BEGIN PASSAGE SHOWN

Kubernetes RBAC misconfiguration audit

Four queries: cluster-admin bindings to non-system subjects, Roles and ClusterRoles with wildcard permissions, bindings granting access to all authenticated principals, and service accounts with automounted tokens that have no API access requirement.

Cluster-admin bindings to non-system subjects

Hypothesis: a service account, user, or group has been bound to cluster-admin without a legitimate operational requirement.

kubectl get clusterrolebindings -o json | \
  jq -r '.items[] |
    select(.roleRef.name == "cluster-admin") |
    .metadata.name as $binding |
    .subjects[]? |
    select(
      (.namespace != "kube-system") and
      (.name | startswith("system:") | not)
    ) |
    [$binding, .kind, .name, (.namespace // "cluster-scoped")] |
    @tsv' | \
  column -t

Any subject appearing here warrants documentation of why cluster-admin is needed. Service accounts bound to cluster-admin outside kube-system, and any user account binding, are high priority.

Wildcard permissions in Roles and ClusterRoles

Hypothesis: a Role or ClusterRole grants unrestricted access via wildcard verbs or resources, beyond what any specific workload requires.

# ClusterRoles with wildcard verbs or resources (excluding built-in system roles)
kubectl get clusterroles -o json | \
  jq -r '.items[] |
    select(.metadata.name | startswith("system:") | not) |
    .metadata.name as $role |
    .rules[]? |
    select((.verbs[]? == "*") or (.resources[]? == "*")) |
    [$role, (.verbs | join(",")), (.resources | join(","))] |
    @tsv' | \
  column -t

# namespace-scoped Roles with wildcard permissions
kubectl get roles -A -o json | \
  jq -r '.items[] |
    .metadata.namespace as $ns |
    .metadata.name as $role |
    .rules[]? |
    select((.verbs[]? == "*") or (.resources[]? == "*")) |
    [$ns, $role, (.verbs | join(",")), (.resources | join(","))] |
    @tsv' | \
  column -t

Bindings to system:authenticated or system:unauthenticated

Hypothesis: permissions have been granted cluster-wide to all authenticated or unauthenticated principals, rather than to specific service accounts.

kubectl get clusterrolebindings,rolebindings -A -o json | \
  jq -r '.items[] |
    .metadata.name as $binding |
    (.metadata.namespace // "cluster") as $ns |
    .subjects[]? |
    select(
      .name == "system:authenticated" or
      .name == "system:unauthenticated"

END PASSAGE SHOWN
BEGIN DATASET EXTRACT

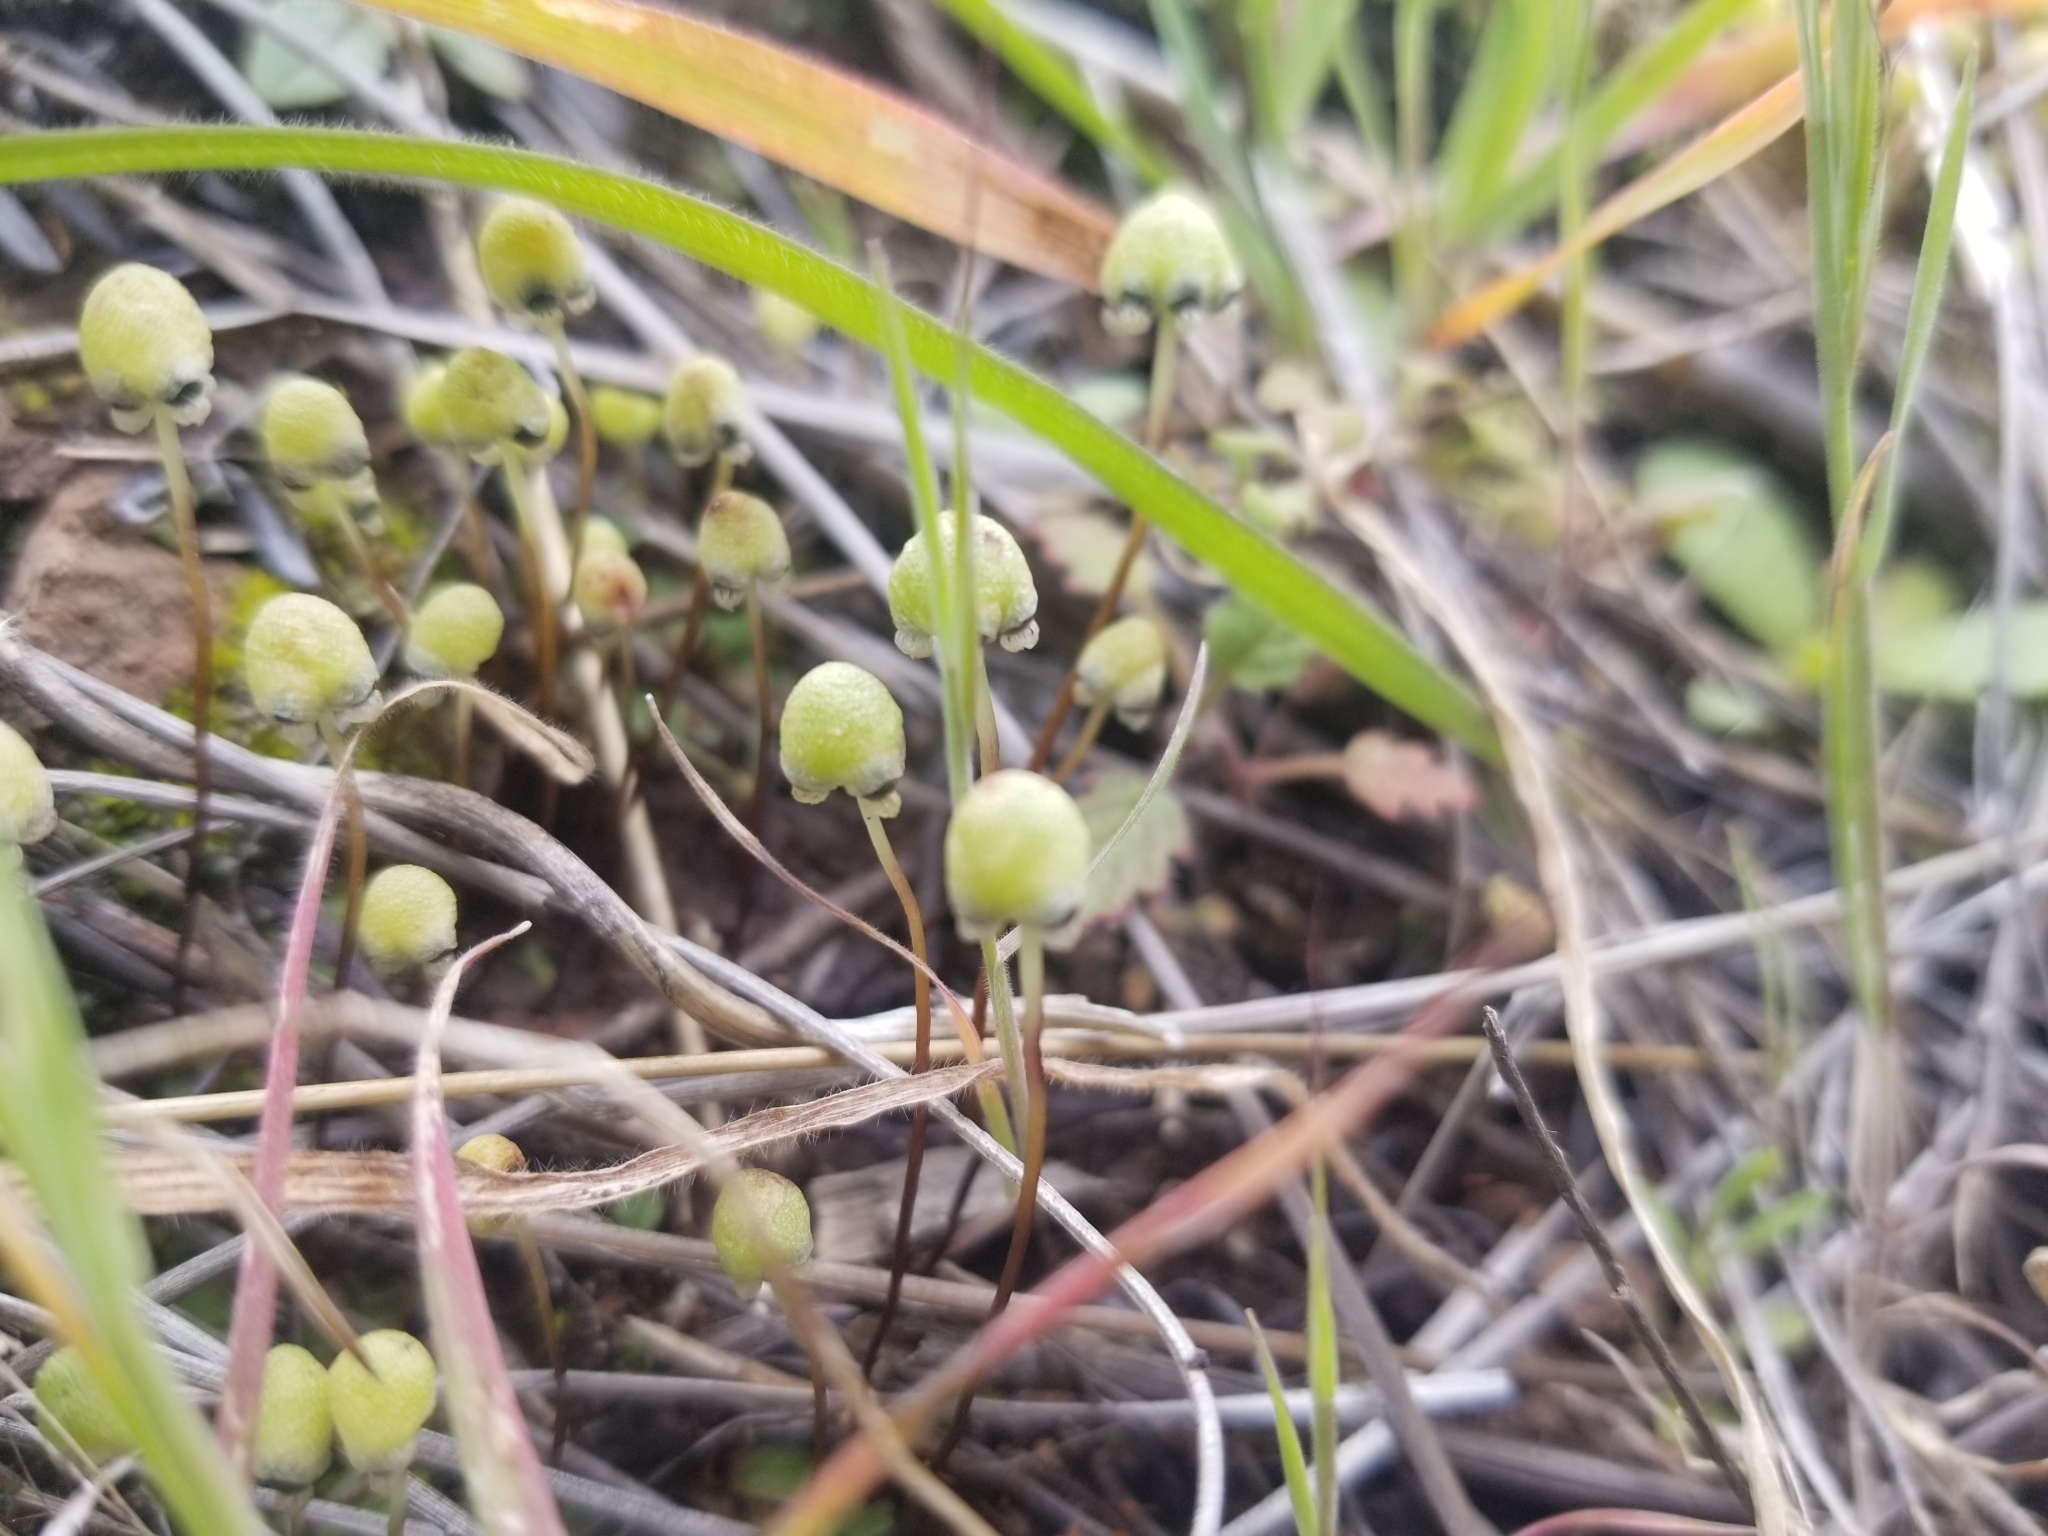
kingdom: Plantae
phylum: Marchantiophyta
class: Marchantiopsida
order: Marchantiales
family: Aytoniaceae
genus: Asterella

END DATASET EXTRACT

ACTIVITY → In the RBAC audit text, which cluster-admin bindings are called high priority?

OUTPUT FOR THIS EXERCISE → Service accounts bound to cluster-admin outside kube-system, and any user account binding.